1 Gross profit is after deducting royalties, production costs and depreciation but before administrative expenses, other income, interest and finance charges and taxation.

2 EBITDA is after deducting royalties, production costs and administrative expenses, but is before depreciation, net other income, profit on sale of a subsidiary, net foreign exchange gains, cash-settled share-based payments, hedging expenses, finance charges and taxation.

3 Non-IFRS measures such as “On-mine cost per ounce” and “all-in sustaining cost” are used throughout this announcement. Refer to section 10 of the MD&A for a discussion of non-IFRS measures.

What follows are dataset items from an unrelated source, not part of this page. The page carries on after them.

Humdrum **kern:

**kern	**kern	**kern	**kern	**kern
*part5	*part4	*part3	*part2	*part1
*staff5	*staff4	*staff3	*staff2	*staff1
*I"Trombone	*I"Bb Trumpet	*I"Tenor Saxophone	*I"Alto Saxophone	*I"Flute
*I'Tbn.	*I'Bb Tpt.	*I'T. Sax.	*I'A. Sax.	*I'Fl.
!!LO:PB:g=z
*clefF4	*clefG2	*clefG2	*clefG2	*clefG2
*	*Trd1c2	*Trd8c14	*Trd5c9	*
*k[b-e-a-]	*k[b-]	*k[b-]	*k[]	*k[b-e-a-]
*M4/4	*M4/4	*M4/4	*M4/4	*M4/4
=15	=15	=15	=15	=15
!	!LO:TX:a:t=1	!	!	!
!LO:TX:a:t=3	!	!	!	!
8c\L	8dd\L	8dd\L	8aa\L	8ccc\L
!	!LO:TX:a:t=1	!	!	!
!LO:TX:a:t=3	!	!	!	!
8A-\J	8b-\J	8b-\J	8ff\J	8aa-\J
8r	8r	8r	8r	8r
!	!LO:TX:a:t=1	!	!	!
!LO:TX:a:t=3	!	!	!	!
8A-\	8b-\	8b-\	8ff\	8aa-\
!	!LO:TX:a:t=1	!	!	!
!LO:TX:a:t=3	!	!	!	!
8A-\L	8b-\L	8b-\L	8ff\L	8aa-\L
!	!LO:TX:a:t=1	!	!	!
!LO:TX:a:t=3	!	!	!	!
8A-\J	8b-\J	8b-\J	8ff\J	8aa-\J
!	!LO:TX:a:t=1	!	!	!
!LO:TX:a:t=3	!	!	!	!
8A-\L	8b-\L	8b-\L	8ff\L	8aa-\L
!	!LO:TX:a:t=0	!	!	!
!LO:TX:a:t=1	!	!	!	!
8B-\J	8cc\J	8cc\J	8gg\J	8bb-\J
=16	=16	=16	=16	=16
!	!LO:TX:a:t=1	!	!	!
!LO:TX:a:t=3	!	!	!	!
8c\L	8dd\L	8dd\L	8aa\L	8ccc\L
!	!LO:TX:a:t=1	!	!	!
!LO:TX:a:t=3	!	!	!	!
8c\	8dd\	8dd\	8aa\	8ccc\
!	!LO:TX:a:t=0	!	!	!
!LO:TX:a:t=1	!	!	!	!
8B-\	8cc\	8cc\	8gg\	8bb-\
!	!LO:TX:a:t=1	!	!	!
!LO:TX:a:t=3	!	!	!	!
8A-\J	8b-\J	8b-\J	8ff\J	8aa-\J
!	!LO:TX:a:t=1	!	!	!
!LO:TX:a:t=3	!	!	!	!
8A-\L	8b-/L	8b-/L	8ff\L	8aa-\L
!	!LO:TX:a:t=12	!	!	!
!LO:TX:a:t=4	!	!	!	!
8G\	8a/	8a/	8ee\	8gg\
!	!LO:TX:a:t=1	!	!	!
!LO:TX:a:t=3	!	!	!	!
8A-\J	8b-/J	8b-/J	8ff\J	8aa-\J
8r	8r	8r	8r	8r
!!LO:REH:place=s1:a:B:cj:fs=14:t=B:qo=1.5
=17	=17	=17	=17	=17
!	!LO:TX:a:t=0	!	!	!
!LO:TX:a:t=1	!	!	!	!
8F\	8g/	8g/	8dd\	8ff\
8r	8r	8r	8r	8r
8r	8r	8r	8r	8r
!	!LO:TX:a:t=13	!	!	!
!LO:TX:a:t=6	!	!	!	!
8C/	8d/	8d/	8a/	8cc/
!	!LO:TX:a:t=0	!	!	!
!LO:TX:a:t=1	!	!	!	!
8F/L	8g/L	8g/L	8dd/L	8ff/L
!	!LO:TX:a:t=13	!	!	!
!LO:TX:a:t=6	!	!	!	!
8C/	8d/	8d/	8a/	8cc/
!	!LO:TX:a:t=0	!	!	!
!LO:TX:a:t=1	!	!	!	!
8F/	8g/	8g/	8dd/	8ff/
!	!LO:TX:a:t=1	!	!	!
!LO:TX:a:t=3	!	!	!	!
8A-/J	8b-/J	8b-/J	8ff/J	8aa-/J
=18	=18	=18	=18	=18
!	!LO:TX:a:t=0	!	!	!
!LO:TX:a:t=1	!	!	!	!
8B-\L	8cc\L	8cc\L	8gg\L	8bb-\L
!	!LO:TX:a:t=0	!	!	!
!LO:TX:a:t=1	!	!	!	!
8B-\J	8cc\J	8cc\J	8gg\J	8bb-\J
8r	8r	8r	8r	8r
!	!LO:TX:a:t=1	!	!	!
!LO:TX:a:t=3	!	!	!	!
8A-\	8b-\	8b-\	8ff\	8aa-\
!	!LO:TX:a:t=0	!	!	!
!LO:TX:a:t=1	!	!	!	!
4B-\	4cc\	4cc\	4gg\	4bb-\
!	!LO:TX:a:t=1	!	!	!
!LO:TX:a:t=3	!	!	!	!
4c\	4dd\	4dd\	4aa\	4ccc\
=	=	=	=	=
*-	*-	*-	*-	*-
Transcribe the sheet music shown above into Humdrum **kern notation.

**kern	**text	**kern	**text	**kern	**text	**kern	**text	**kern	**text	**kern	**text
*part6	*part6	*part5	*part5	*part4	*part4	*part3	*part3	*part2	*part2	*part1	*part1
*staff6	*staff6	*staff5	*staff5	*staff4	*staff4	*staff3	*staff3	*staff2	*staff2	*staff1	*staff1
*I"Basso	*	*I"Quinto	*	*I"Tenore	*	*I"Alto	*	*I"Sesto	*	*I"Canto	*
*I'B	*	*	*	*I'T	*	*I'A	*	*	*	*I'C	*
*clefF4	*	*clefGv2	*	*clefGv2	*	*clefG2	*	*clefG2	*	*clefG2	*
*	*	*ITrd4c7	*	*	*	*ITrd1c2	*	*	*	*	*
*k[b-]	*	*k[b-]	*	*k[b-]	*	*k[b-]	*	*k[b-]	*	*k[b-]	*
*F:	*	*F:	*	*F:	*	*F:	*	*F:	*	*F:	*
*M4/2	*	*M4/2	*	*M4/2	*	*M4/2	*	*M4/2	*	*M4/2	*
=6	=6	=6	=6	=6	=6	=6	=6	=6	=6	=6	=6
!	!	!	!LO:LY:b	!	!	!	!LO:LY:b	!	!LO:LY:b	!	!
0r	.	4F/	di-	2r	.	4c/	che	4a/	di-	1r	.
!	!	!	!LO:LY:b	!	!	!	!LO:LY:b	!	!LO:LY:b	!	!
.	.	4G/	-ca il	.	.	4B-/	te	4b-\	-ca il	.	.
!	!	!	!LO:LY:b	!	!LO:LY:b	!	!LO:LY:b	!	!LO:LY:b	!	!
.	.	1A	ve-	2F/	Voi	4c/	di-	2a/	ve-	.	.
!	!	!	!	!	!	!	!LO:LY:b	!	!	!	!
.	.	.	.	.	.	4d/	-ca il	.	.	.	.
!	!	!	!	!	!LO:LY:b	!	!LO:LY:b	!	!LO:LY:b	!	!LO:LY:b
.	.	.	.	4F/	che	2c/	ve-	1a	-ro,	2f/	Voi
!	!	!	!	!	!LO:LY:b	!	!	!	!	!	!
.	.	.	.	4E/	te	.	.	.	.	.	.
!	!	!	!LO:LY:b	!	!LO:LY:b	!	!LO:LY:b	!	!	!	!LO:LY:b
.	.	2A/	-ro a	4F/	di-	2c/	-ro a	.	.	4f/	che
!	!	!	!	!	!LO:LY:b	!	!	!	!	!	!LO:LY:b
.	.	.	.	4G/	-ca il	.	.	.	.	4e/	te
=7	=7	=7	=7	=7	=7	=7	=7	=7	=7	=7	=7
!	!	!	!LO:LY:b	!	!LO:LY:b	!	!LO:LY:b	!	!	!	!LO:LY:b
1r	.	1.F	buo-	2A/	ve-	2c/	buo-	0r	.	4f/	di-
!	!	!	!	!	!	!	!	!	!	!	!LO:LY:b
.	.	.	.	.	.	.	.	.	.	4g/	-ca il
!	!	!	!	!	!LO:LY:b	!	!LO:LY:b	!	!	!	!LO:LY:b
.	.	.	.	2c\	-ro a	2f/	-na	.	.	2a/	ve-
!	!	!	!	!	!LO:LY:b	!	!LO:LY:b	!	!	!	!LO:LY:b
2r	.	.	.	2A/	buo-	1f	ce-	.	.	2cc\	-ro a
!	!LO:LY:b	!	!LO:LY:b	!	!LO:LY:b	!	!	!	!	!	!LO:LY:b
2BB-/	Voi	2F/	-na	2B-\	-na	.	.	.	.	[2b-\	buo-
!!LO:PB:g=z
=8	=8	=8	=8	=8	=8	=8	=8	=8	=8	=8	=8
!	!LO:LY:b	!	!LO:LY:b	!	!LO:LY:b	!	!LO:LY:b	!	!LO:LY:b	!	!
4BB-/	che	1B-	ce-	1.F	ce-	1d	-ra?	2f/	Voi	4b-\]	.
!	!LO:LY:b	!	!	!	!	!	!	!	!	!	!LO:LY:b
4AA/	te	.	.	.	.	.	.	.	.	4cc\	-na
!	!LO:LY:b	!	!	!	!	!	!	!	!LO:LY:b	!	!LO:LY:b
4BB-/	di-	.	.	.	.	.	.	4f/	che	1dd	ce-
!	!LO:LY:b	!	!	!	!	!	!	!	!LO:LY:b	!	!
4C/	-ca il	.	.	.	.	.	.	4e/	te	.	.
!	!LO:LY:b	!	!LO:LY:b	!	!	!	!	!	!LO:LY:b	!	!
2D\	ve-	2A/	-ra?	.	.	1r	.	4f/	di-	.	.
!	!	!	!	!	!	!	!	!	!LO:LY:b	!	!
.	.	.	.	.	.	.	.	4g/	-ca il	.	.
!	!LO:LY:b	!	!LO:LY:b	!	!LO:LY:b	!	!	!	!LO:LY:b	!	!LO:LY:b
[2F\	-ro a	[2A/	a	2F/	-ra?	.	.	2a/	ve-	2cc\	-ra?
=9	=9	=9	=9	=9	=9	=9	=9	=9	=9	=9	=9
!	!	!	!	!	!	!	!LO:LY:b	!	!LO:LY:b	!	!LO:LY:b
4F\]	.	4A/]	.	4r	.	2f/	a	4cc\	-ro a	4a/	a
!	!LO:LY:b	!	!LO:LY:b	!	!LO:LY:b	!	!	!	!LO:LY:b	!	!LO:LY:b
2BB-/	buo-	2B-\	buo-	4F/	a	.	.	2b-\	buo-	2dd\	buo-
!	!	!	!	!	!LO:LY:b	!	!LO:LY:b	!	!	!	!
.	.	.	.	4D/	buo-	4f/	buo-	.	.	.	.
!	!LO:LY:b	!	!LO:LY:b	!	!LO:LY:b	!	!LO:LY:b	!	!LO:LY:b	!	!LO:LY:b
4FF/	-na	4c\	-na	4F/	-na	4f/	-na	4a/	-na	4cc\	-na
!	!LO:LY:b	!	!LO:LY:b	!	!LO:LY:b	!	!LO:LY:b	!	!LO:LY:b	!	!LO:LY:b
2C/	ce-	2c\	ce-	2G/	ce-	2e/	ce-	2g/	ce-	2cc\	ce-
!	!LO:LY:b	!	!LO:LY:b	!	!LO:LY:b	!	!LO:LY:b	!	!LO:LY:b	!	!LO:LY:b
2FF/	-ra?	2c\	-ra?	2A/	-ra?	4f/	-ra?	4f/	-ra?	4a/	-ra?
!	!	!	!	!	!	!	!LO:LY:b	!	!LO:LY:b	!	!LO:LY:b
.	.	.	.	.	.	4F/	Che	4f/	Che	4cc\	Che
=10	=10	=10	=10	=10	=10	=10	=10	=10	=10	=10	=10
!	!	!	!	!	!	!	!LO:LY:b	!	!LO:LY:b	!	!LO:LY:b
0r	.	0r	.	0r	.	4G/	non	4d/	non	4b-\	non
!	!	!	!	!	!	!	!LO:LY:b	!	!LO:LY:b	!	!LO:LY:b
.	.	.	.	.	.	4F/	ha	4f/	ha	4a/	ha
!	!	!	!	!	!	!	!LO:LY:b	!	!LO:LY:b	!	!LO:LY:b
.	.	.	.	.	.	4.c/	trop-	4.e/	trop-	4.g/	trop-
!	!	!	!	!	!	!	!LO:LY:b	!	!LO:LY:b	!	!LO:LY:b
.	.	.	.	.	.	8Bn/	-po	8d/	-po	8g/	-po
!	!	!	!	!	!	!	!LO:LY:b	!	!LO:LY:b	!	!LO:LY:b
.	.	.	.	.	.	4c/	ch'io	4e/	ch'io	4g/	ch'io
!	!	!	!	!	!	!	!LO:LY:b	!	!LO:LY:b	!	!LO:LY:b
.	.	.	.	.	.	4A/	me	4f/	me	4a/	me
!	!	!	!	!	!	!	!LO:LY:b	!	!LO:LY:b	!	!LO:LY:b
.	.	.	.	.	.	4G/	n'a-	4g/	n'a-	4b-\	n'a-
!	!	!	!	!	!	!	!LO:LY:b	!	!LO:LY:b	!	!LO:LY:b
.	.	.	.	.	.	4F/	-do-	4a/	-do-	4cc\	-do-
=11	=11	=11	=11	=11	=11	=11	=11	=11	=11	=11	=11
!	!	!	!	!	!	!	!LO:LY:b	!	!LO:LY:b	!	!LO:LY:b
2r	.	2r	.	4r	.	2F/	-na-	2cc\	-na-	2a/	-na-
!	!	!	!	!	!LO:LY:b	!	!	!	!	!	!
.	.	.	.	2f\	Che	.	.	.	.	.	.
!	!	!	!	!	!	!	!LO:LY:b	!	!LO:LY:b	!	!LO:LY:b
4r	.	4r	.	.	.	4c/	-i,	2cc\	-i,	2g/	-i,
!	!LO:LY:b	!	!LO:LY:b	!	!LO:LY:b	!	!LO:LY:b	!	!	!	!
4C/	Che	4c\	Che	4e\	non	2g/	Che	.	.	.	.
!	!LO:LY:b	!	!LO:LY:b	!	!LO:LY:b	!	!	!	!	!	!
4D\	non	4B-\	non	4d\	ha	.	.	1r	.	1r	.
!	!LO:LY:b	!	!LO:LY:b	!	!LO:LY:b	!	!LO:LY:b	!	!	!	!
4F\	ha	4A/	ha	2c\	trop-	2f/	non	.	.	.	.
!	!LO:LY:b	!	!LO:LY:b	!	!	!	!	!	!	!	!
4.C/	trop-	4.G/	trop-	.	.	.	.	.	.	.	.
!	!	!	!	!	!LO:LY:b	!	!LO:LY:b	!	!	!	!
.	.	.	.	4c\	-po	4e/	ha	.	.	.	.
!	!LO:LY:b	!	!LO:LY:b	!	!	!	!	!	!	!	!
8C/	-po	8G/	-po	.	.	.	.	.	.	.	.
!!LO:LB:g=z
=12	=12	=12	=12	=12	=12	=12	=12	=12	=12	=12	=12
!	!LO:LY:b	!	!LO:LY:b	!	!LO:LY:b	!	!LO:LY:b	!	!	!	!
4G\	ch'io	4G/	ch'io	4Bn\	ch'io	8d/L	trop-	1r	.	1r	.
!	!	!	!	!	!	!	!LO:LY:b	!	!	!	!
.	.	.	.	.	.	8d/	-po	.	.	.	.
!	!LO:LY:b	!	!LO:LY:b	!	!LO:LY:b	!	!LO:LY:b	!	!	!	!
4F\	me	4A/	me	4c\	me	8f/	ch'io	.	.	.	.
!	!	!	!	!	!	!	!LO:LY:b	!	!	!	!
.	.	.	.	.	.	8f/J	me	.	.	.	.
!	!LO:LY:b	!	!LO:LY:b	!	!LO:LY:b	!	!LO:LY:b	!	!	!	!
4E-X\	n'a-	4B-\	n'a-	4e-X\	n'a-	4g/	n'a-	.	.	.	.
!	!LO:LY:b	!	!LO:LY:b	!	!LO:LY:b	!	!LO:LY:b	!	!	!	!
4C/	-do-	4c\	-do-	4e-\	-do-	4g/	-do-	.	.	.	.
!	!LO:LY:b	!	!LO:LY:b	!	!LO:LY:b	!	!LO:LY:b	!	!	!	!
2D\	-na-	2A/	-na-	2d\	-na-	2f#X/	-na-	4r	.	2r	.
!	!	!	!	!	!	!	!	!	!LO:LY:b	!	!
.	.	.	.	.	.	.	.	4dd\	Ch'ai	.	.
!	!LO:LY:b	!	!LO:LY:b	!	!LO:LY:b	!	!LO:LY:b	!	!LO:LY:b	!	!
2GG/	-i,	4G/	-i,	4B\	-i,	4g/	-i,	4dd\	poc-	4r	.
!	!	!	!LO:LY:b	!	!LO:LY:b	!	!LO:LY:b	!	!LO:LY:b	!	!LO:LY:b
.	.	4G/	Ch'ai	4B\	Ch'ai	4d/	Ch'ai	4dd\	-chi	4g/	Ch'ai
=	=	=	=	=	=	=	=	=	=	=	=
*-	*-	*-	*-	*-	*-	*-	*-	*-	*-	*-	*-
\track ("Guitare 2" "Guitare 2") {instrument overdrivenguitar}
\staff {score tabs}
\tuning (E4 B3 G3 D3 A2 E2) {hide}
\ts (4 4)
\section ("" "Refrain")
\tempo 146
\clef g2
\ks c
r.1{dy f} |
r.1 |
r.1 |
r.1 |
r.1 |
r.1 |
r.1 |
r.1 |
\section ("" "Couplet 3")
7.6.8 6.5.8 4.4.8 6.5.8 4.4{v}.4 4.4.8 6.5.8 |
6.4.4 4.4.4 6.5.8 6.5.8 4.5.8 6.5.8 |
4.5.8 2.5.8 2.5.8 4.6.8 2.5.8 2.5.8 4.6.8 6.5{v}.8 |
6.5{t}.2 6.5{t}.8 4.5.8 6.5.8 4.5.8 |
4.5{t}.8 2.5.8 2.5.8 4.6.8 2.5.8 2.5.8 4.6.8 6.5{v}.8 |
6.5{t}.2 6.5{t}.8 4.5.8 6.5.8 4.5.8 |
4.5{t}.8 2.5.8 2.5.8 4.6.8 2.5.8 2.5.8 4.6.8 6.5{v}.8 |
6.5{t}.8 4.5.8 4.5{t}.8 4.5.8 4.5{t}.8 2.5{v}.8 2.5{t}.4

4 All-in sustaining cost in 2019 benefitted from a government grant of $1.9 million (2018, $6.5 million). Normalised all-in sustaining costs exclude the effects of this (being the export credit incentive and gold support price), as set out in section 10.1 of the MD&A.

5 The projected gold production figures in this news release are explained in the management discussion and analysis (“MD&A”) dated March 20, 2019 and the MD&A dated August 13, 2019. Refer to technical report dated 13 February 2018 entitled "National Instrument 43-101 Technical Report on the Blanket Mine, Gwanda Area, Zimbabwe (Updated February 2018), a copy of which was filed by the Company on SEDAR on March 2, 2018 for the key assumptions, parameters, and methods used to estimate the mineral resources and mineral reserves from which planned gold production, as set out in this news release, is to be derived and risks that could materially affect the potential development of the mineral resources or mineral reserves. Mr Paul Matthews, the Company's qualified person and Group Mineral Resource Manager, supervised the preparation of the technical information in the technical report, and also supervised the preparation of the technical information contained in this news release.